## Instructions to follow
Copy the data below exactly. Any pictures in it should be omitted.

## Document structure recognition data
--------
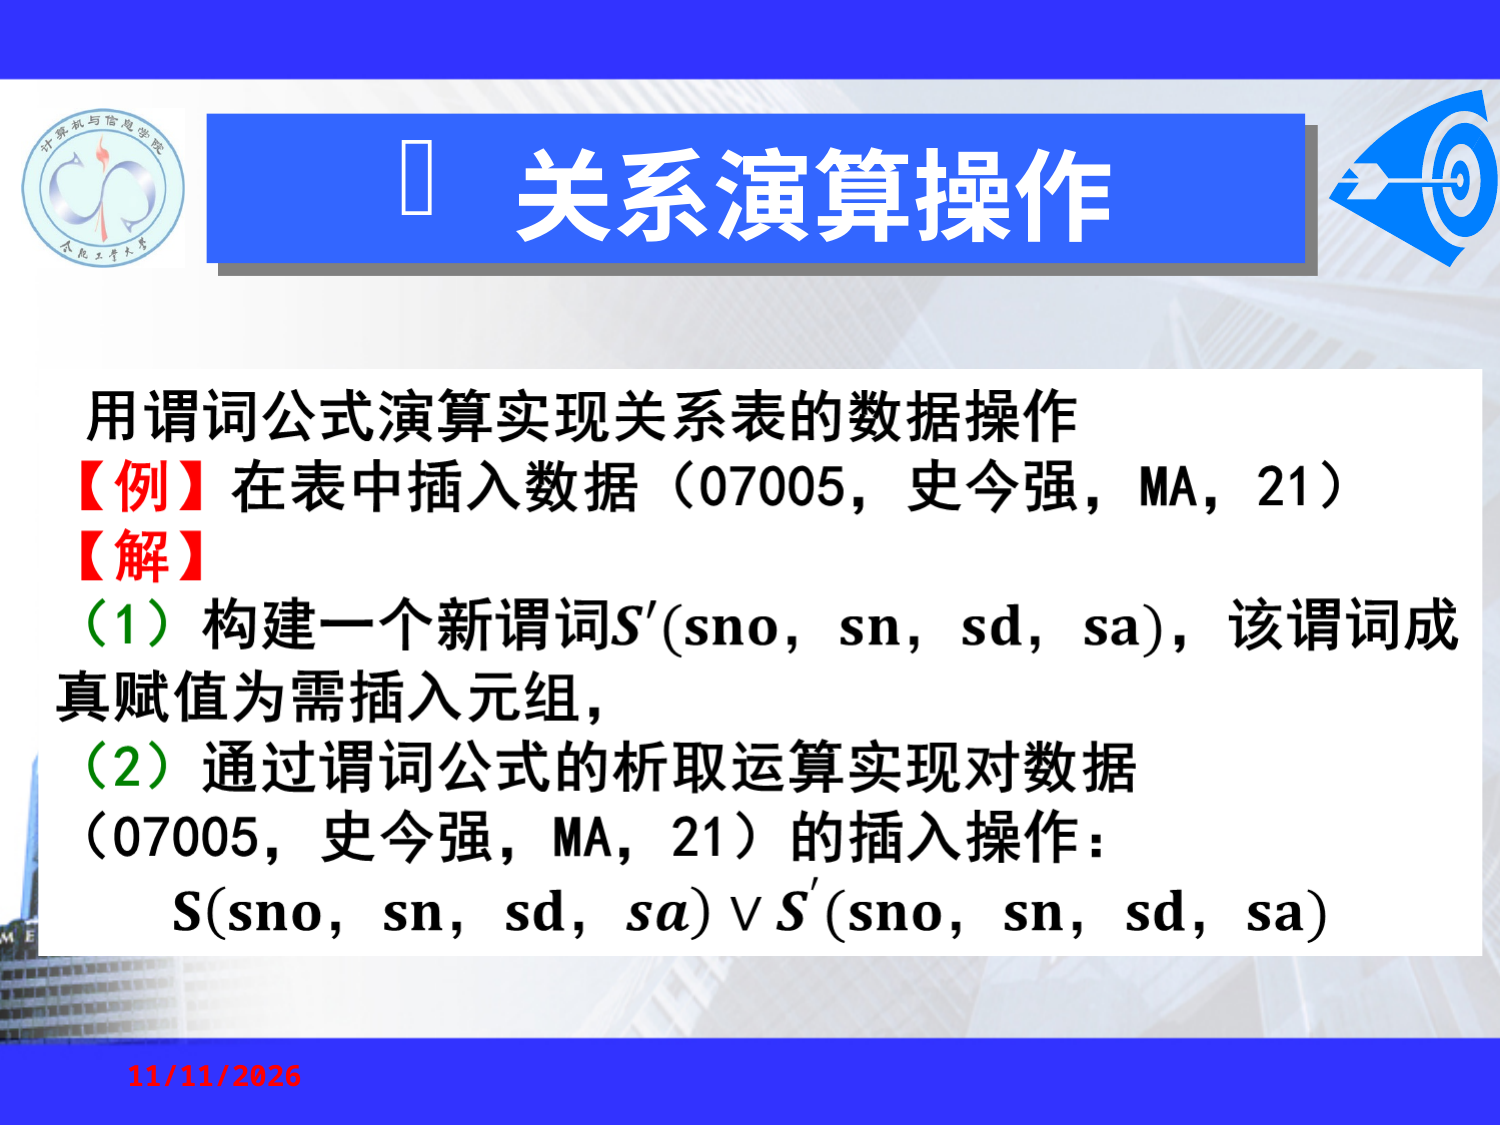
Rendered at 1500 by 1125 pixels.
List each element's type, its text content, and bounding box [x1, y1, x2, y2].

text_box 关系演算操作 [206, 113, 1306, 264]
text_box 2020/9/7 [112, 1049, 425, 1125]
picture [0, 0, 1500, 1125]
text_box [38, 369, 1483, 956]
--------
## Task result
Rendered at 1500 by 1125 pixels.
List each element's type, its text content, and bounding box [x1, y1, x2, y2].

text_box 关系演算操作 [206, 113, 1306, 264]
text_box 2020/9/7 [112, 1049, 425, 1125]
picture [0, 0, 1500, 1125]
text_box [38, 369, 1483, 956]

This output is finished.